独立行政法人森林総合研究所関西支所の2010年(平成22年)の11月の研究情報(No.98)によると、タムシバには西日本に分布する「高木型」と、東日本に分布する「低木型」の2種類があり、両者は別種と考えられるという。それぞれ雄蕊と雌蕊の数の比率が違っていて、高木型は雄蕊が40~60、雌蕊が30~50で、低木型の雄蕊は50~70、雌蕊は15~40くらいだそうだ。低木型は高木型より明らかに雄蕊の数が多くなる傾向があるらしい。

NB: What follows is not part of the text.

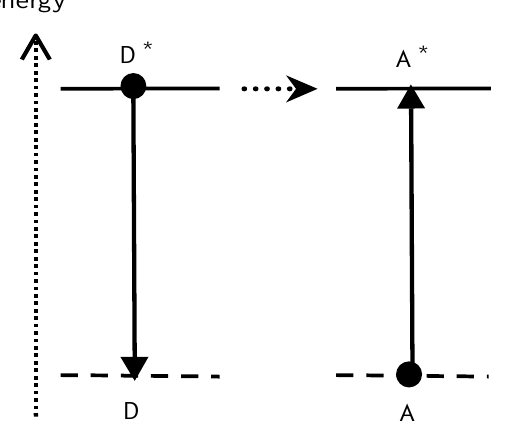
Fig. 4 . Energy transfer from donor D to acceptor A. In the case of an energy difference between the excited state of D and that of A, the transfer has to be assisted by a phonon. After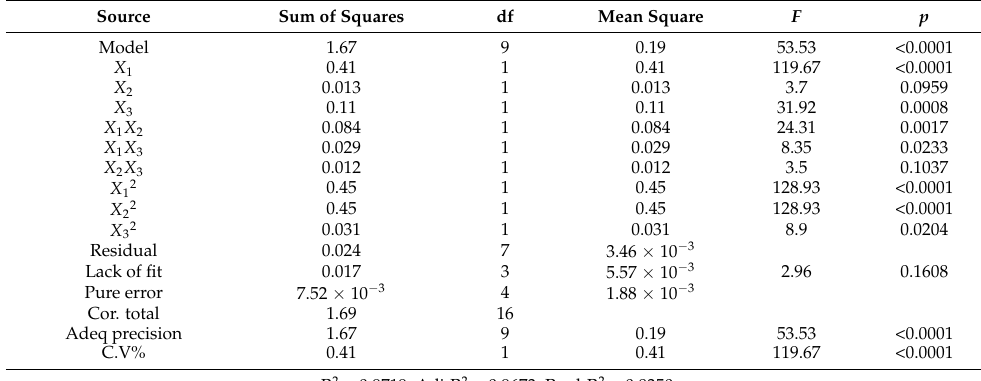
Table 2. ANOVA for the quadratic model.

そこで、我が家の周辺の山林で咲いているタムシバを調査してみる事にした。まず、1本の木から1輪ずつ花を採ってきて、雄蕊と雌蕊の数を数えてみる。するとこのような結果になった。
s(雄蕊数) p(雌蕊数) p/s
A 60 38 0.63
B 56 35 0.62
C 74 43 0.58
D 74 48 0.64
E 68 44 0.64
F 80 32 0.40
サンプルFを除くと高木型と低木型の中間の値を示しているのがわかる。
それで今度は、低木型の値を示したサンプルFと同じ株から複数のサンプルを採って調べたのがこちらである。
s p p/s
F 80 32 0.40
G 72 32 0.43
H 67 22 0.32
I 63 27 0.42
J 70 32 0.45
K 77 27 0.35
一応低木型の範囲に入ってはいるが、同じ株でも花によってかなりばらつきが有る。タムシバの雄蕊や雌蕊の数は遺伝子だけで決まるわけでは無い事がわかる。花芽形成時の栄養状態や気象条件、あるいは木の年齢とか病害虫の影響等によって変化する事が有るとすれば、これらの形質をタムシバの分類に利用するのは無理があるように思える。

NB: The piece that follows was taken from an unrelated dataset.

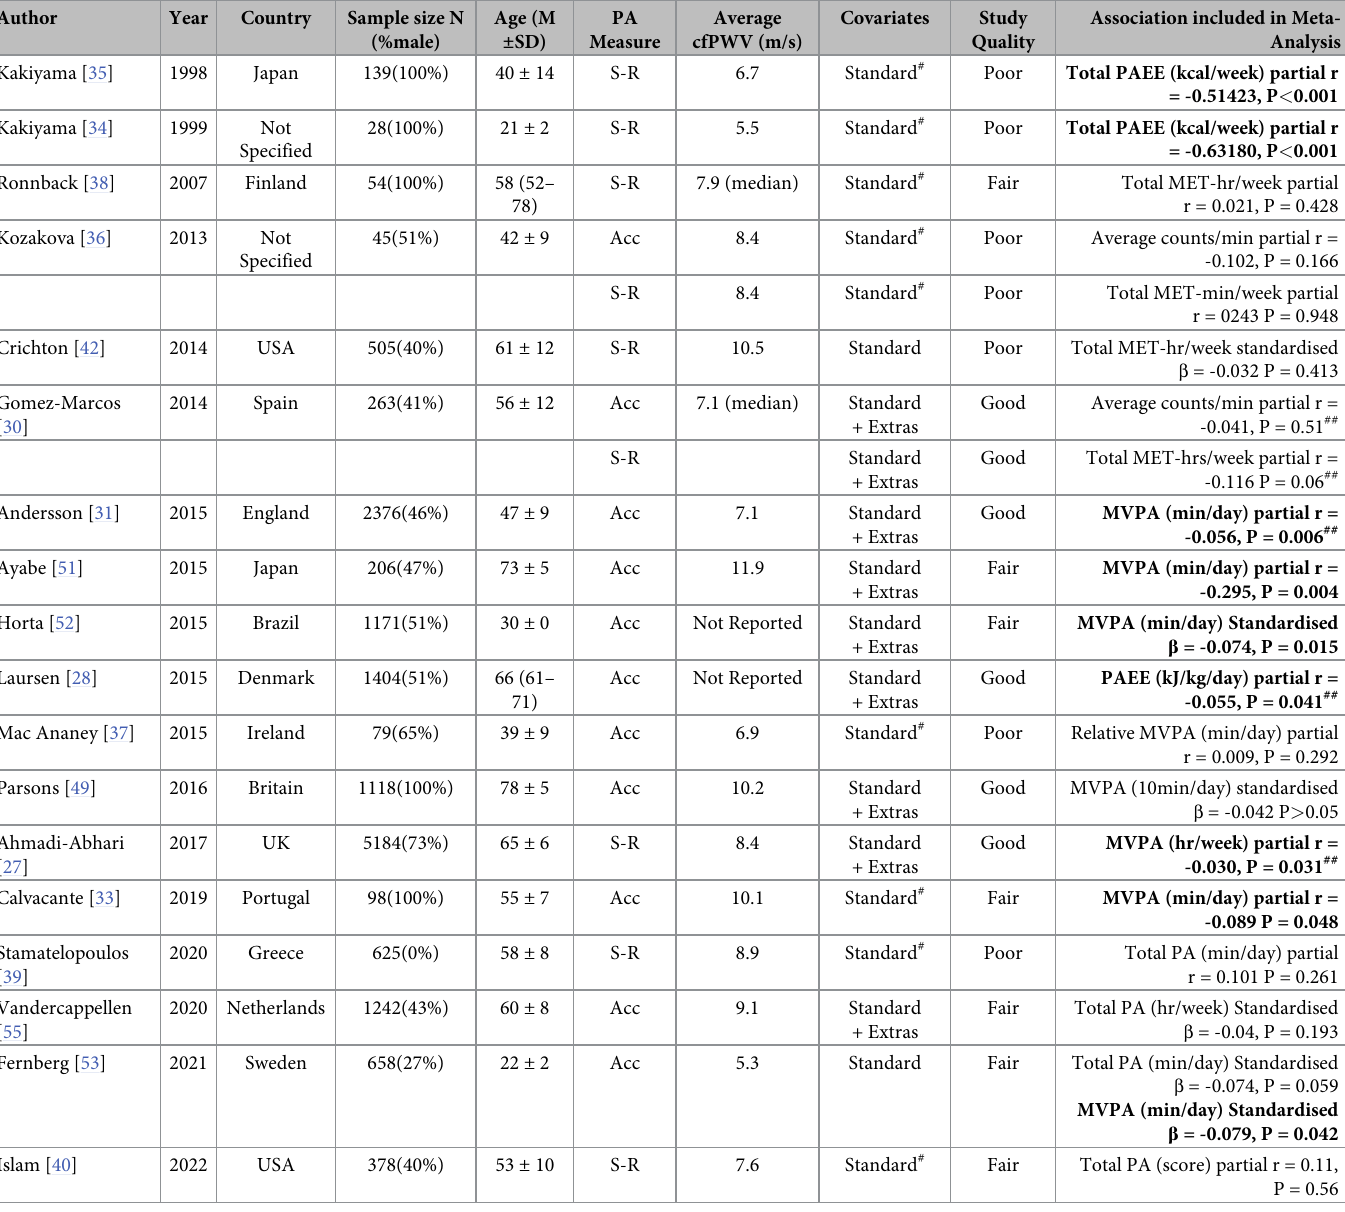
Table 1. Summary of 18 studies included in pooled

もし1本の木を何十年も調査してみたら、どんな結果が出るのだろう。
自分は、以上の理由からタムシバに高木型と低木型の2種が存在するという説を支持する事は出来ない。
サンプル数が少なすぎるので、自分の調査に学術的な意味があるとは思っていないが、今回の調査によって、自分の目で確かめる事がいかに大切かが解ったような気がする。